Адам первозданный: он жил двести тридцать лет и родил Сифа.
Сиф жил двести пять лет и родил Еноса, который сделал две надписи16 о двух грядущих событиях, как говорит Иосиф, хотя и без указания места. Енос первый возымел упование призывать имя Бога.
Почему же это так и почему говорится, что он первый призвал Бога, и как должно понимать «призывать»? Ибо Адам действительно богозданный, и о нем говорится, что он из уст Божиих получил повеление и что, согрешив и скрывшись от самого Бога, а не от кого другого, услышал «где ты?». Равным образом из уст Его же слышит приговор над собой. За сим и Авель, как близкий и известный Богу, приносит жертву, которая и принята. [Спрашивается]: почему оба они, будучи приняты Богом и знакомы Ему, о нем [Еносе] говорится «он первый призвал Бога», и то «с упованием»? Для подробного ознакомления с нашим мнением об этом [вопросе]17 отсылаем [читателя] к указанному [нами] месту; здесь же приведем [только] находящееся под рукою. Ибо после нарушения заповеди первый из человеков был, как говорится, изгнан из рая и из Божия [присутствия] за [свое] преступление; затем и приближеннейший к Богу из сыновей Адама убит рукой родного брата. После этого не было ни Божьего слова, ни откровения для рода человеческого, который в недоумении и безнадежности начинает действовать самопроизвольно.
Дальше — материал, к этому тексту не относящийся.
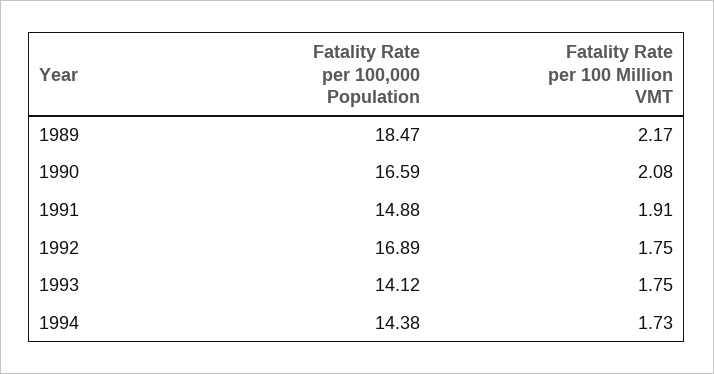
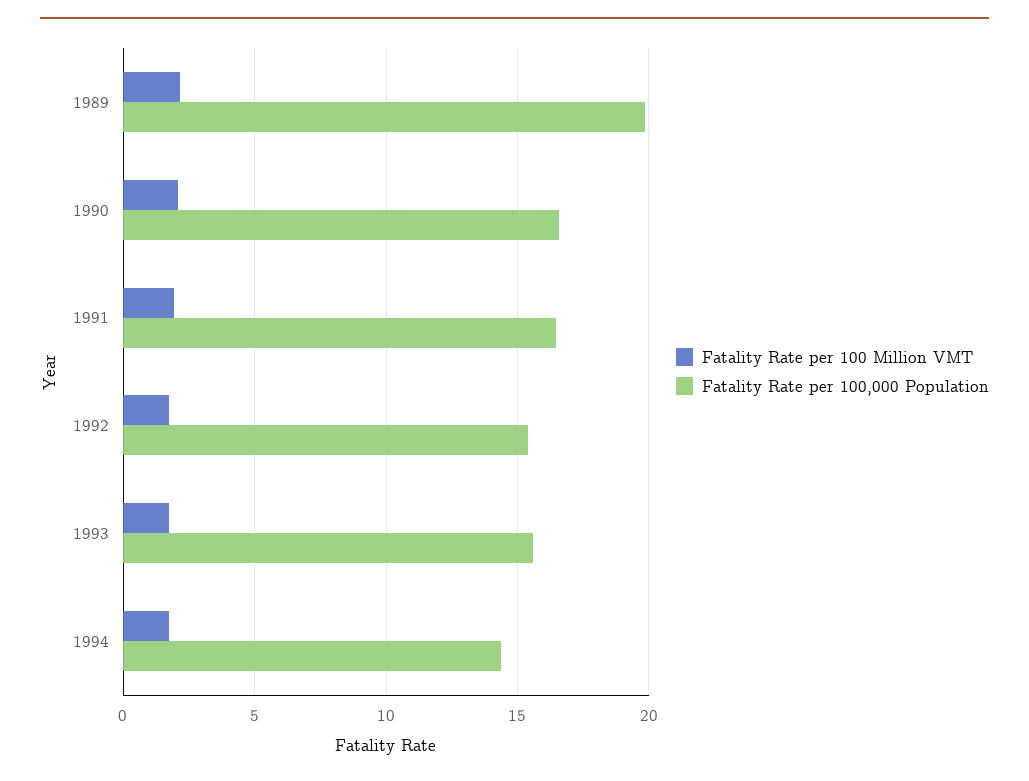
Fatality Rate per 100,000 Population, 1989: 18.47 -> 20
Fatality Rate per 100,000 Population, 1991: 14.88 -> 16.5
Fatality Rate per 100,000 Population, 1992: 16.89 -> 15.5
Fatality Rate per 100,000 Population, 1993: 14.12 -> 15.5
Енос, твердый надеждою и праведностью, призывает Господа. [Слово] же «призывать» двояко разумеется: или вспомнить как забытого, или призвать на помощь. Первое, т. е. «вспомнить как забытого», нейдет сюда: не так же много прошло времени, чтобы люди могли забыть имя Бога или Его самого; к тому же Божье создание не знало еще ни смерти, ни погребения. Следовательно, он [Енос] на помощь призывает Бога.
Енос жил сто девяносто лет и родил Кайнана.
Кайнан жил сто семьдесят лет и родил Малелеила.
Малелеил жил сто шестьдесят пять лет и родил Иареда.
Иаред жил сто шестьдесят два года и родил Еноха.
Енох жил сто шестьдесят пять лет и родил Мафусала. После рождения Мафусала Енох, жив в продолжение двухсот лет жизнью достойной и угодной, как то ведомо Тому, Кому она была угодна, был переселен, как говорится, из среды нечестивых. Причину18 этого приведем после.